El primer día que pude salir de casa estuve curioseando en la librería Cálamo. Dudaba, no sabía qué clase de libros me llegarían directos al corazón. Al final me decidí y compré dos libros totalmente diferentes: una antología de relatos taoístas y otro que años atrás había ganado el Premio La Sonrisa Vertical. La novela erótica era pura bazofia (así son algunos libros supuestamente excitantes). Me produjo asco y me repugnó la ingesta de heces y orines. Además había buenas dosis de sadomasoquismo. Aunque mi zona de confort se había convertido en un dolerse continuo no entendía cómo alguien podía disfrutar a latigazo limpio. Y bueno, aquellos cuentos orientales, eran tan inasibles, tan etéreos y volátiles que me dejaron llena de un vacío místico y transcendental.

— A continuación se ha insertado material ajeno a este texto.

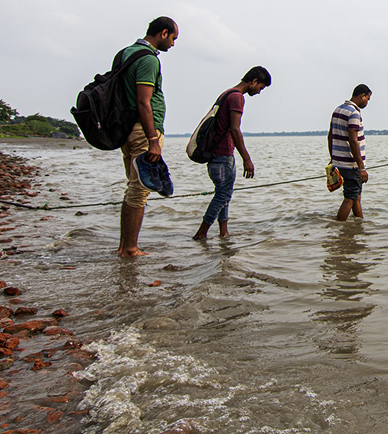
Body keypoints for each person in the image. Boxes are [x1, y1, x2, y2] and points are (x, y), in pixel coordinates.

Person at [115, 17, 178, 257]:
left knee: (133, 187)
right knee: (139, 190)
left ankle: (124, 246)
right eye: (173, 38)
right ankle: (129, 249)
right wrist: (153, 139)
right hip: (143, 130)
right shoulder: (148, 59)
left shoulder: (125, 53)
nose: (173, 44)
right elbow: (144, 102)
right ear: (163, 33)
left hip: (126, 128)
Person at [192, 66, 271, 240]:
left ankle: (224, 232)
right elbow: (235, 130)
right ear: (254, 82)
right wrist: (247, 159)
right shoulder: (236, 98)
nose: (259, 92)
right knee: (222, 195)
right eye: (261, 88)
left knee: (224, 194)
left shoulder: (227, 93)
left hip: (216, 156)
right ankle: (201, 233)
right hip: (222, 156)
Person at [330, 84, 372, 221]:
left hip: (340, 162)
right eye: (368, 99)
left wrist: (333, 158)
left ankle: (359, 224)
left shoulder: (338, 110)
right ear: (362, 96)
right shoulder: (354, 113)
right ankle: (340, 230)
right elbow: (353, 141)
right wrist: (361, 168)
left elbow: (330, 136)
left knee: (356, 196)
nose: (367, 102)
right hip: (351, 165)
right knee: (349, 198)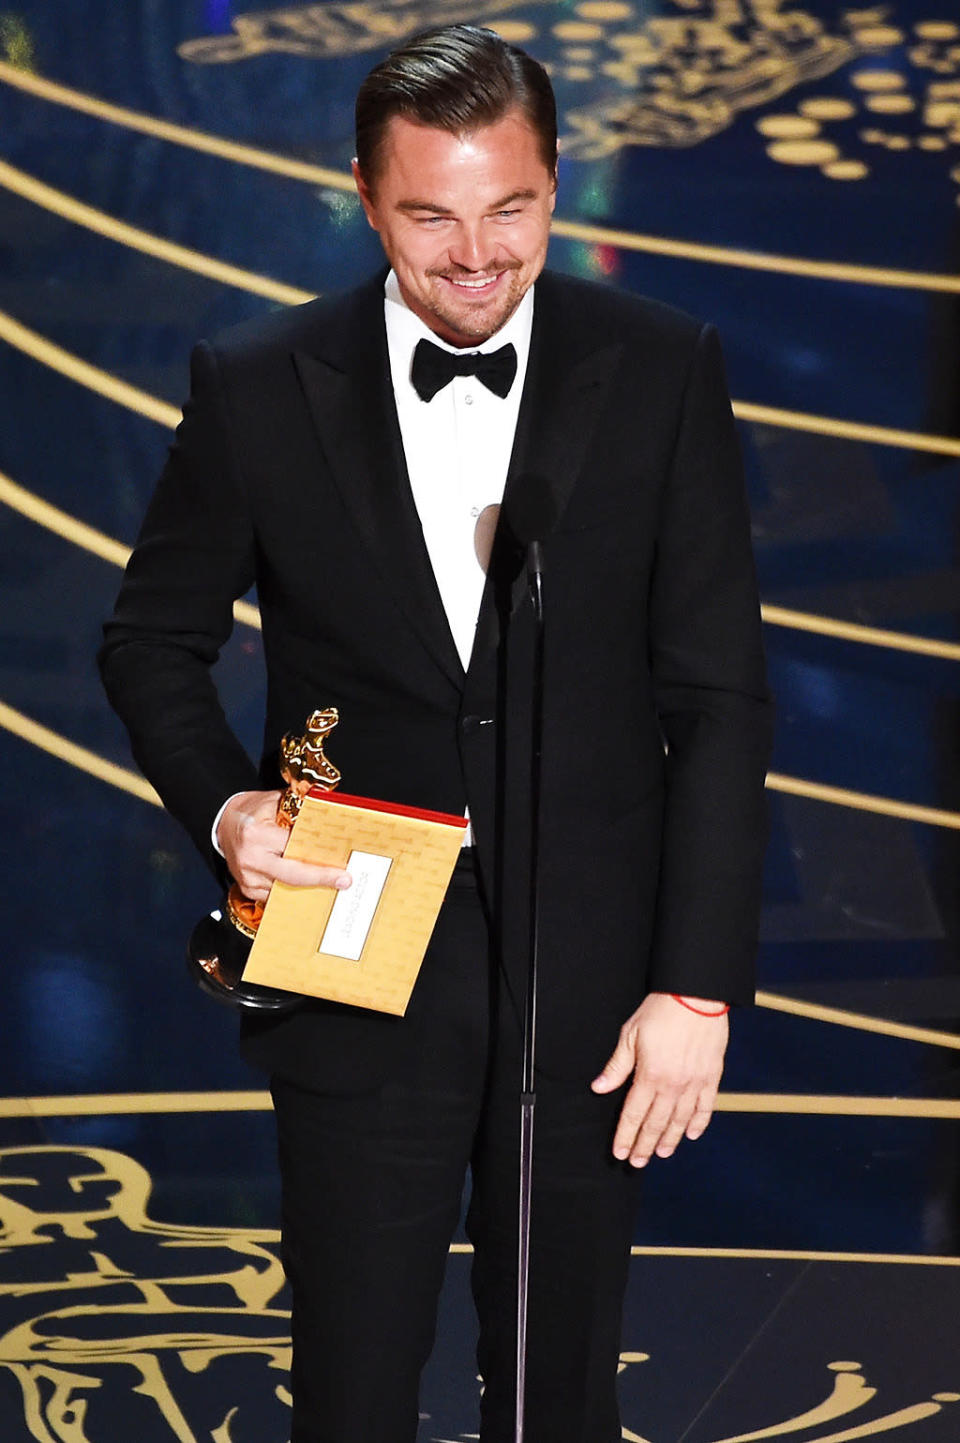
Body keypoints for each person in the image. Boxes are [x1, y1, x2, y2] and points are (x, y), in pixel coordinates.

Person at [100, 24, 773, 1443]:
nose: (476, 252)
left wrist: (694, 990)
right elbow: (148, 642)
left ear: (550, 182)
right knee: (350, 1388)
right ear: (364, 196)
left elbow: (714, 697)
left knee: (558, 1395)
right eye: (431, 214)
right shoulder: (259, 379)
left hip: (593, 987)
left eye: (510, 208)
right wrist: (228, 811)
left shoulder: (661, 369)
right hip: (349, 953)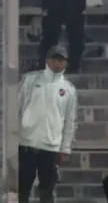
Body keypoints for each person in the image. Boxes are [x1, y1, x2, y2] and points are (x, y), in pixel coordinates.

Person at [18, 46, 77, 203]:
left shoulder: (69, 90)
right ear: (47, 60)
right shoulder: (30, 79)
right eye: (54, 59)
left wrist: (65, 148)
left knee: (47, 191)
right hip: (26, 144)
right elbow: (17, 108)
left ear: (66, 63)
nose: (57, 63)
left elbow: (70, 121)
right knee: (22, 189)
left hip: (51, 147)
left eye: (61, 60)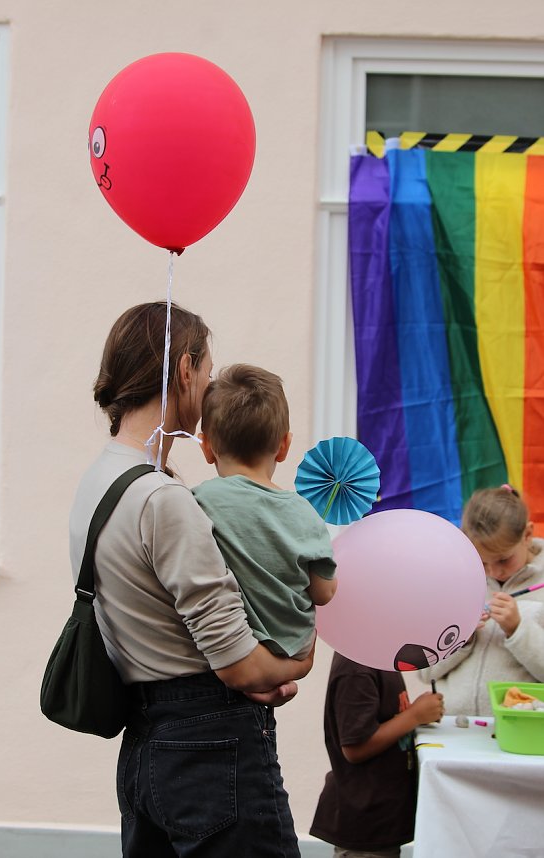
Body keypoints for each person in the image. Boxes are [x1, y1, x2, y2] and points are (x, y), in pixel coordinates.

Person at [69, 302, 316, 858]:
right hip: (212, 748)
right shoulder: (163, 498)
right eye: (206, 372)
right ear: (184, 369)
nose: (208, 388)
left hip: (146, 747)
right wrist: (301, 652)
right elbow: (239, 664)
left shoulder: (102, 478)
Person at [192, 363, 337, 659]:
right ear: (283, 446)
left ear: (206, 447)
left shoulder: (197, 502)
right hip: (292, 650)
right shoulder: (303, 513)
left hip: (227, 649)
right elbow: (323, 593)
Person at [420, 485, 544, 716]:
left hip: (520, 729)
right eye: (483, 562)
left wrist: (518, 630)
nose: (494, 572)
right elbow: (425, 672)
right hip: (453, 728)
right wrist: (460, 638)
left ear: (527, 535)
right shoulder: (458, 581)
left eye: (503, 560)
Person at [310, 653, 444, 858]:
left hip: (382, 816)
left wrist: (416, 715)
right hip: (365, 823)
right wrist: (414, 715)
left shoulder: (379, 657)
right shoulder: (356, 667)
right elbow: (356, 747)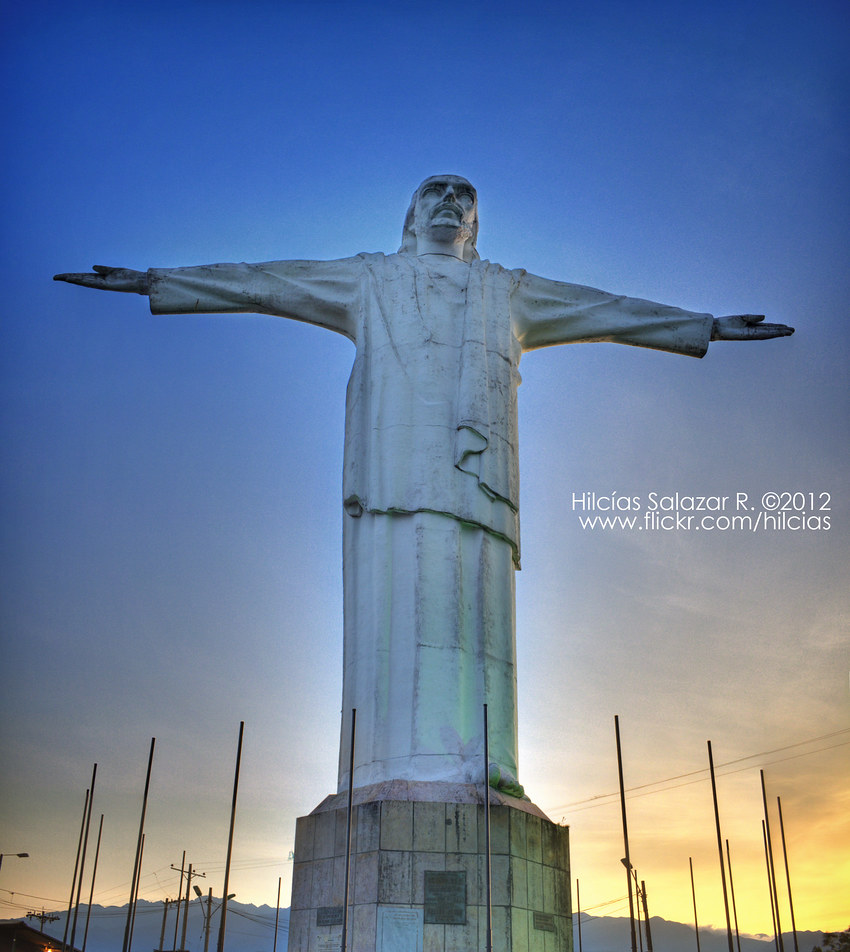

Pocos días después deposité aquel libro de contenido invisible encima de la mesa de su despacho. En la página de respeto escribí con tinta rosa un simple: “Te amo”. No me atreví o me prohibí a mí misma incluir también mi deseo apasionado. Nunca más me dirigió la palabra. Nunca más traté de acercarme a ella. Me dolía el corazón, me sangraba la carne, mi cuerpo se desmembraba y se quedaba frío y helado… Fumaba, bebía y hasta esnifé alguna raya. Aquel lugar ya no era un lugar para mí, mis sentimientos eran demasiado intensos y la repugnancia que ella sentía hacia mí me resultaba insoportable. Así que hice las maletas. Me trasladaron a un lugar que llevaba su nombre. Todas las ciudades del mundo llevan su nombre. Es doloroso y muy duro amar a quien jamás podrá corresponderte. A veces la sueño, a veces la vivo enredada en mi propio erotismo. No quiero que sea tan sólo aire. Cuando estoy con alguien siempre se interpone ella y cuando llego al orgasmo me vacía tanto placer sin sentido. La veo, soy capaz de verla, aunque no esté a mi lado. Se burla de mí, de mis sentimientos, me insulta, me llama travestida… Ya no puedo soportarlo más. Hoy, decida, me he levantado de la cama para ahorcarme con el flexo de la ducha. Me he resbalado y mi amante se ha despertado sobresaltada. Mientras me ayudaba a levantarme del suelo con la voz rota y casi sollozando me ha gritado: “Me temo que sólo soy una mera sustituta”. Un silencio tenso ha respondido por mí.